Tuesday, October 2, 2007

Rosenthal: Journalists are being eliminated

Former Chron managing editor Robert Rosenthal (right) told a Commonwealth Club audience that downsizing in the news business has resulted in 400 to 500 fewer journalists in the Bay Area in the past five to six years. At the start of the 2000s, he estimated the region had about 1,000 to 1,200 journalists.

"Journalists, in a sense, are being eliminated," Rosenthal said, according to SFSU's Golden Gate Express Online.

Rosenthal, former KTVU anchor Leslie Griffith, KGO ABC7 News Director Kevin Keeshan and Merc Editorial Pages Editor Steve Wright spoke Thursday on the topic "The State of Journalism: Are Integrity and the Bottom Line Compatible?" The panel was co-sponsored by SPJ NorCal and the Commonweath Club of California.

Griffith (left), who left Channel 2 last year after 20 years at the station, said she was concerned by the trend of more entertainment programming on television news. “We were not hiring investigative reporters or doing more investigative reports,” said Griffith. “We were hiring more and more entertainment reporters, which is the trend nationwide.”

Wright said the Merc's newsroom has been cut from 400 people to 200 due mainly to a massive reducion in classified advertising revenue — from $120 million in 1998 and 1999 to about $14 million a year today.

“It’s advertising that pays for the journalists, that is then being shifted and is migrating, in huge amounts, onto the internet,” Wright said, according to the XPress Online report. “Newspapers are struggling with how do deal with that, especially the impact on revenue that has been taken away from our pages.”

“It’s not like we’re going away tomorrow, but we need to figure out how to make our internet sites also profitable," Wright said. "It’s going to take a while for our internet revenue to…catch up and help protect our core product, the newspaper."
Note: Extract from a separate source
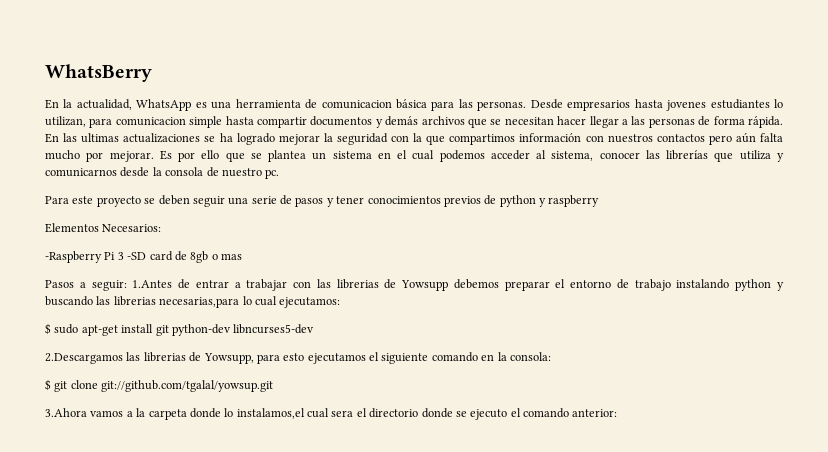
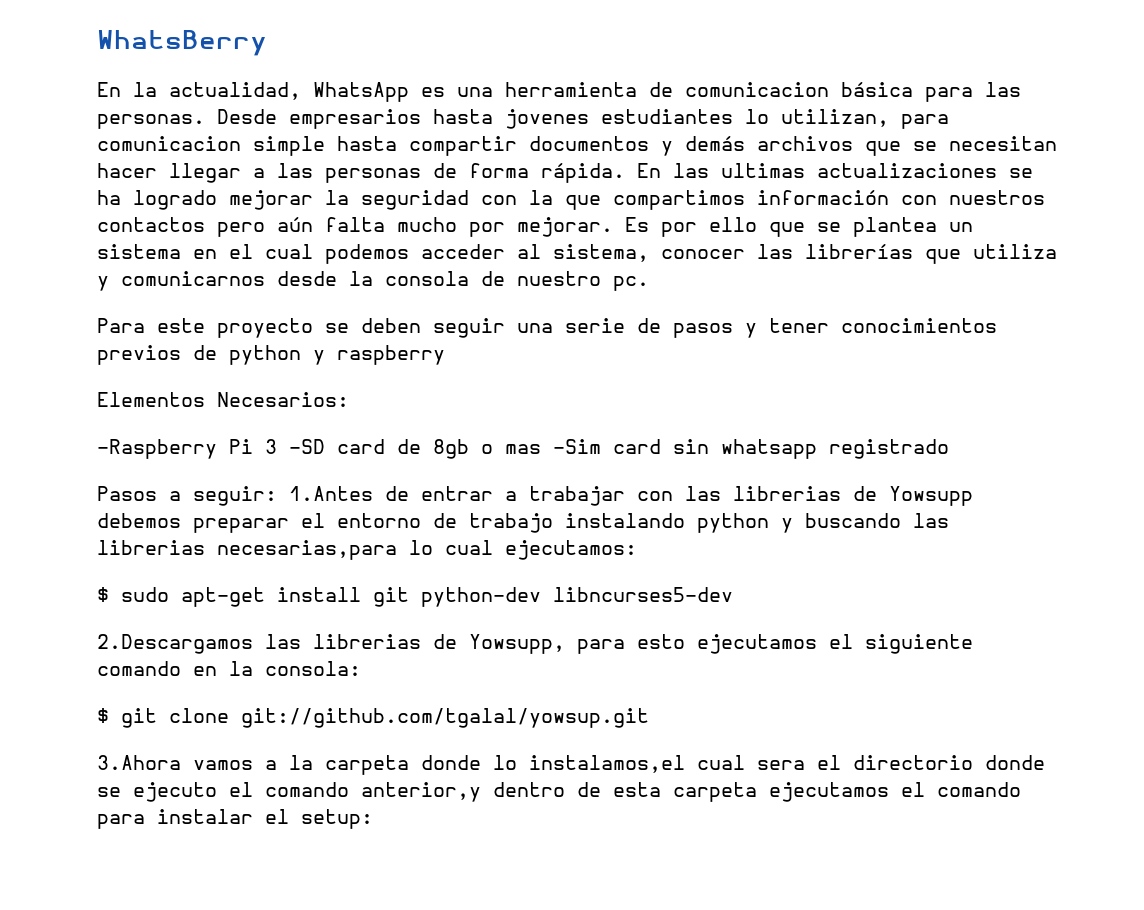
(242, 256) none -> [553,439,949,459] -Sim card sin whatsapp registrado
[572,409,618,417] anterior: -> [361,782,1021,802] [97,809,373,829] anterior,y dentro de esta carpeta ejecutamos el comando para instalar el setup:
Keeshan, the KGO-TV news director, said that while there may be more choices for viewers, the demand for professionally created content has not diminished. “People don’t watch TV but they do consume news and I still think that the journalist, as authenticator and learned authority who investigates…and verifies facts, is still the gold standard. It’s not going to be replaced by the masses…by viewer posts on blogs.”


Anonymous said...

If you believe people like Josh Wolf and others, anyone with a computer, cellphone camera, etc. is a journalist now. So, rather than lamenting the loss of several hundred journalists in the Bay Area, maybe there should be a celebration for the, presumably, thousands and thousands of new journalists out there in cyberspace, both in the Bay Area and outside it.

Anonymous said...

Rosey misses an important point (or maybe he said it, but it wasn't reported): New Media has created hundreds of reporting jobs in the Bay Area. Granted they're not local news jobs. They concern tech and finance, but we definitely have 500-1000 more journalists in the Bay Area than we did a few years ago, they just don't work at newspapers.

Anonymous said...

Web 2.0 is interesting but how do you distinguish between objective reporting and something placed on the net by someone with financial interests? I like getting news on the net but I fear it's not as trustworthy as traditional outlets. We have to be careful with the word "journalist." Sure the net has created new jobs for "reporters," but are they trusted journalists?